Beau Casson

Personal information
- Full name: Beau Casson
- Born: 7 December 1982 (age 43) Subiaco, Western Australia, Australia
- Nickname: Buzz
- Height: 1.78 m (5 ft 10 in)
- Batting: Right-handed
- Bowling: Left-arm unorthodox spin
- Role: All rounder

International information
- National side: Australia;
- Only Test (cap 401): 12 June 2008 v West Indies

Domestic team information
- 2002/03–2005/06: Western Australia
- 2006/07–2011/12: New South Wales

Career statistics
| Competition | Test | FC | LA | T20 |
| Matches | 1 | 50 | 21 | 5 |
| Runs scored | 10 | 1,483 | 47 | – |
| Batting average | 10.00 | 22.81 | 7.83 | – |
| 100s/50s | 0/0 | 0/8 | 0/0 | – |
| Top score | 10 | 99 | 18 | – |
| Balls bowled | 192 | 8,594 | 624 | 78 |
| Wickets | 3 | 117 | 18 | 1 |
| Bowling average | 43.00 | 43.52 | 28.66 | 115.00 |
| 5 wickets in innings | 0 | 4 | 0 | 0 |
| 10 wickets in match | 0 | 1 | 0 | 0 |
| Best bowling | 3/86 | 6/64 | 4/31 | 1/20 |
| Catches/stumpings | 2/– | 22/– | 3/– | 1/– |
- Source: CricketArchive, 10 May 2022

= Beau Casson =

Australian cricketer (born 1982)

JOB ITEM — Write out the part of the Beau Casson profile that begins with the words "Personal information" and ends with "(5 ft 10 in)", copying it word for word.

DATA RECORDS —
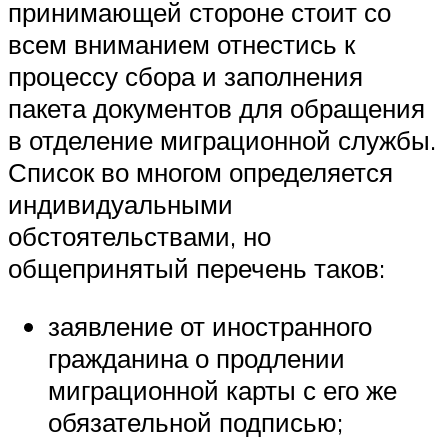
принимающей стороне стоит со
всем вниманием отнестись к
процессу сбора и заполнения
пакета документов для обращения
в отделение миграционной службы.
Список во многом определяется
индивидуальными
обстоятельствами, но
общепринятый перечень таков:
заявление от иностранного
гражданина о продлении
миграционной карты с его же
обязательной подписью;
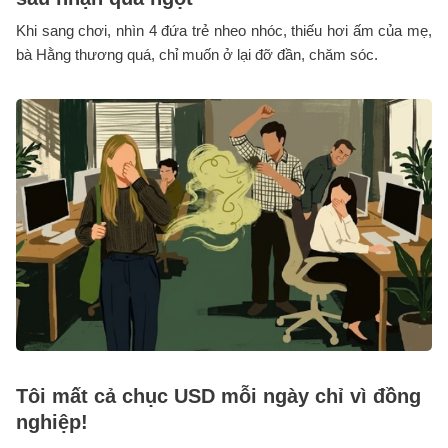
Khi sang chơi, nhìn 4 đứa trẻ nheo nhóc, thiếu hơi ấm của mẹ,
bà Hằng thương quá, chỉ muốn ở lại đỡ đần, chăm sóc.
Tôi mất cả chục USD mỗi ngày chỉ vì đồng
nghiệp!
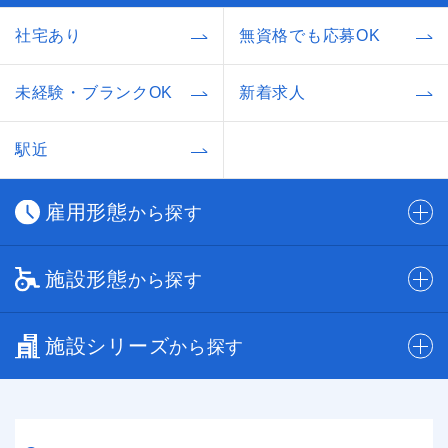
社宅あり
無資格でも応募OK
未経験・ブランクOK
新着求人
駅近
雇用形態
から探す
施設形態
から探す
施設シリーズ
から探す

FINISHED TASK —
Personal information
- Full name: Beau Casson
- Born: 7 December 1982 (age 43) Subiaco, Western Australia, Australia
- Nickname: Buzz
- Height: 1.78 m (5 ft 10 in)